▶ _Stored data entries_

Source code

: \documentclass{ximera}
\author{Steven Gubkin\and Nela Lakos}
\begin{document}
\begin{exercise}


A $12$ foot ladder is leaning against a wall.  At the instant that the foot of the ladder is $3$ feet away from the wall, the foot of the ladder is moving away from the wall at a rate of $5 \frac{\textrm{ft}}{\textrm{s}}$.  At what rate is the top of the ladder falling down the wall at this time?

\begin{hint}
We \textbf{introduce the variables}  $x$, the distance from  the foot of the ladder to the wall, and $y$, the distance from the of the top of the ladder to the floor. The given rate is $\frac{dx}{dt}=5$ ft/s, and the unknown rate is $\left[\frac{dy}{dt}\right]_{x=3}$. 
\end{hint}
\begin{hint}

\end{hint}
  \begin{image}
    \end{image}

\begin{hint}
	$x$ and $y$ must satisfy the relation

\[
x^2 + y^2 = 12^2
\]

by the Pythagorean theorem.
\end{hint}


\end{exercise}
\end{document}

▶ _Your assignment_
Copy each line, exactly, that falls between the line containing "by the Pythagorean theorem." and the end of the entries, both included.

▶ _Written response_
by the Pythagorean theorem.
\end{hint}


\end{exercise}
\end{document}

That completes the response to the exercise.